LETTER:Anti-Nader column lacking research

Matt Denner

Since Zach Calef warned us that Ralph Nader was exploiting a national tragedy, I have to ask what the term “exploitation” means.

Digging through Calef’s article, I can only conclude that he believes that, in the case of Ralph Nader, exploitation is the use of facts about current events to fight for social change. However, I must also point out that Mr. Calef’s breath of support for the corporate world’s utilization of persons and groups for selfish reasons (fitting a more traditional definition of exploitation) lacks far too much research to be taken seriously.

Take his view of the airline bailout for instance. If the airlines were not compensated, he says that “thousands upon thousands would have lost their jobs, and it would be their families who [would have] suffered.”

Unfortunately, this has already happened. Within the airline industry, more than 100,000 aviation workers have been laid off in spite of $5 billion in gifts and $10 billion in loan guarantees for the airlines.

The losses have been even greater in other sectors of the travel industry – one million people employed by the hotel industry have been either laid off or are working just one or two days a week, and travel agency bookings stand at only 40 percent of last year’s levels and that industry has estimated a loss of $1.36 billion since Sept. 1, according to Public Campaign.
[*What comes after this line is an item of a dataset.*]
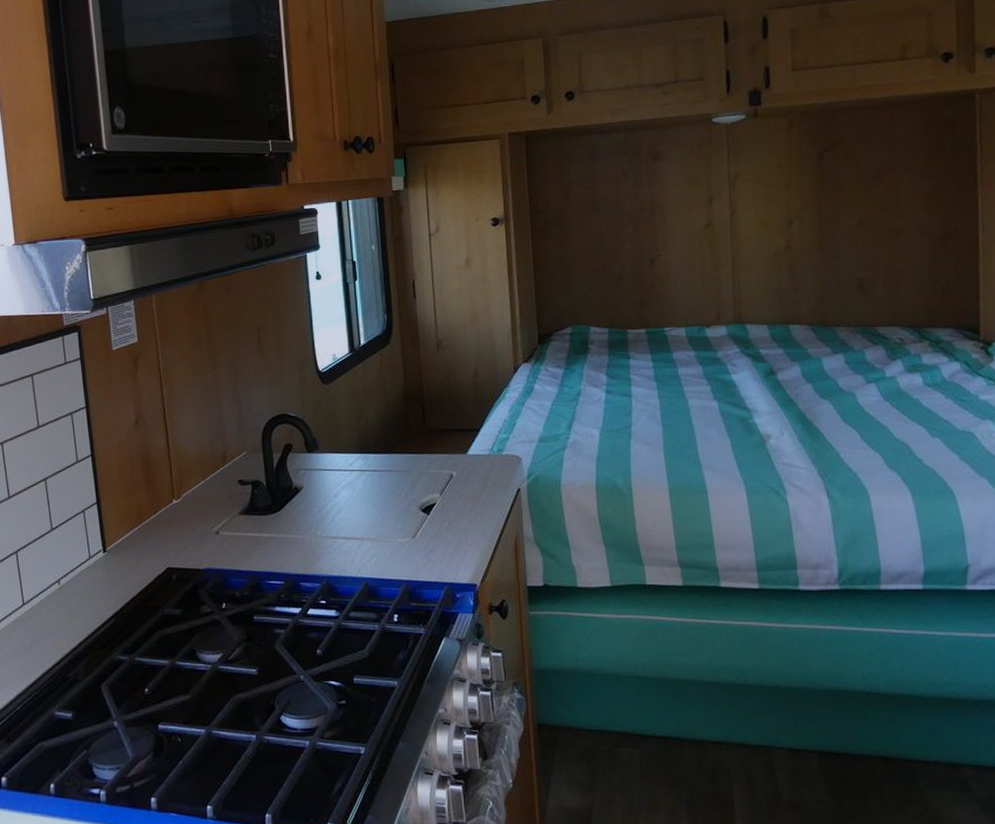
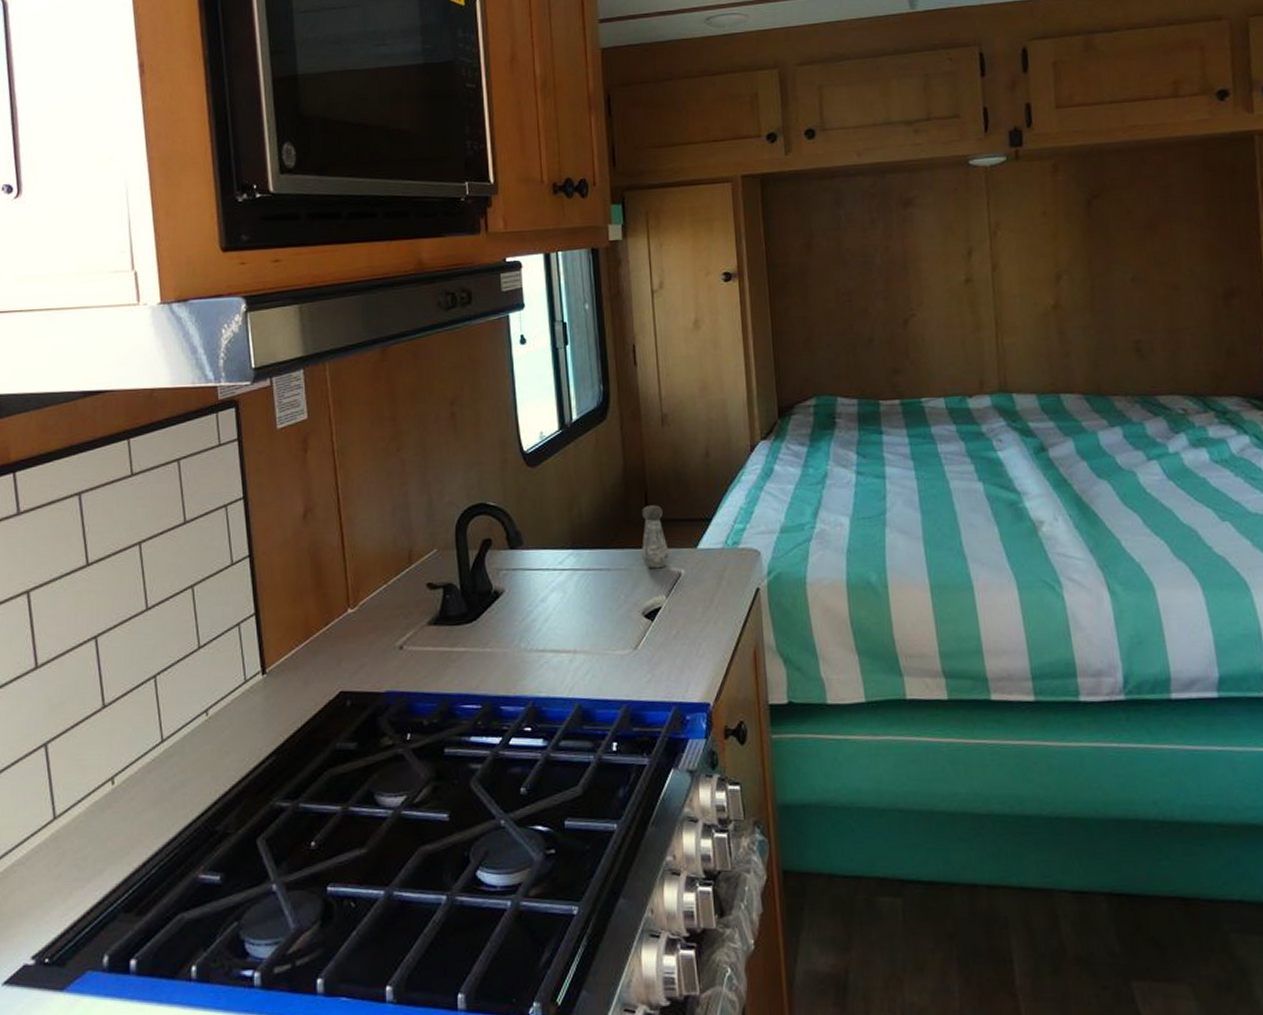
salt shaker: none [419,417,443,471] -> present [641,505,669,569]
Unlike the equally important bailout of Chrysler 20 years ago, stakeholders in the airline industry were not asked to make concessions.

Perhaps a modified plan for compensating the entire travel industry could have protected the jobs of millions with far less money. However, lobbyists from the airlines who, in some cases, are directly related or married to congressional leaders, helped create a plan beneficial only to airline CEOs and stakeholders. Calef could have discovered this with only 10 minutes of Web-searching.

After ignoring the ineffectiveness of the recent airline bailout, Calef goes on to criticize Nader and his fellow activists for opposing corporate corruption. He ignores the decades of work for protection of consumers and democracy performed by Nader, including campaigns to ensure automobile safety in the face of threats on his life.

A comment about revolt, taken out of context from a wire article, should do little to diminish his integrity. However, if by “revolt,” Nader means a coordinated effort to oppose war profiteering and a re-examination of corporate law, then I wholeheartedly support this revolt.

The perversion of democracy that is corporate personhood, criticized by such figures as Abraham Lincoln and capitalist theorist Adam Smith, must be done away with.

Clearly, Calef’s inability to realize this and see the corporate exploitation of Americans in the wake of Sept. 11 shows a failure to complete basic research. If Calef does not see that continuing to fight for one’s beliefs, even in the wake of terrorist attacks and corporate assaults on democracy, is something we all should aspire toward, then his failures lie much deeper.